Items from a data source
##########
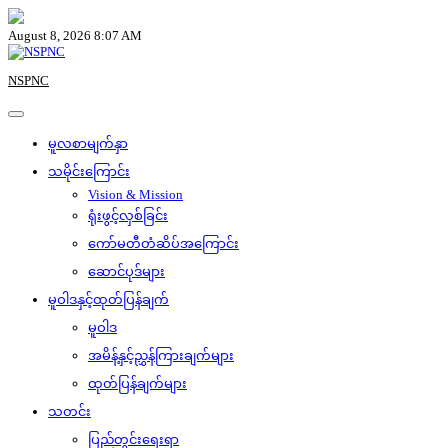
Skip
to
August 8, 2026 8:07 AM
content
NSPNC
မူလစာမျက်နှာ
သမိုင်းကြောင်း
Vision & Mission
ရုံးဖွင့်လှစ်ခြင်း
ကော်မတီတံဆိပ်အကြောင်း
ဆောင်ပုဒ်များ
မူဝါဒနှင့်ထုတ်ပြန်ချက်
မူဝါဒ
အမိန့်နှင့်ညွှန်ကြားချက်များ
ထုတ်ပြန်ချက်များ
သတင်း
ပြည်တွင်းရေးရာ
##########
- [EXERCISE GOAL]
Reproduce every line of text in the material above without changes, and leave the pictures out of your answer.

- [YOUR RESPONSE]
Skip
to
August 8, 2026 8:07 AM
content
NSPNC
မူလစာမျက်နှာ
သမိုင်းကြောင်း
Vision & Mission
ရုံးဖွင့်လှစ်ခြင်း
ကော်မတီတံဆိပ်အကြောင်း
ဆောင်ပုဒ်များ
မူဝါဒနှင့်ထုတ်ပြန်ချက်
မူဝါဒ
အမိန့်နှင့်ညွှန်ကြားချက်များ
ထုတ်ပြန်ချက်များ
သတင်း
ပြည်တွင်းရေးရာ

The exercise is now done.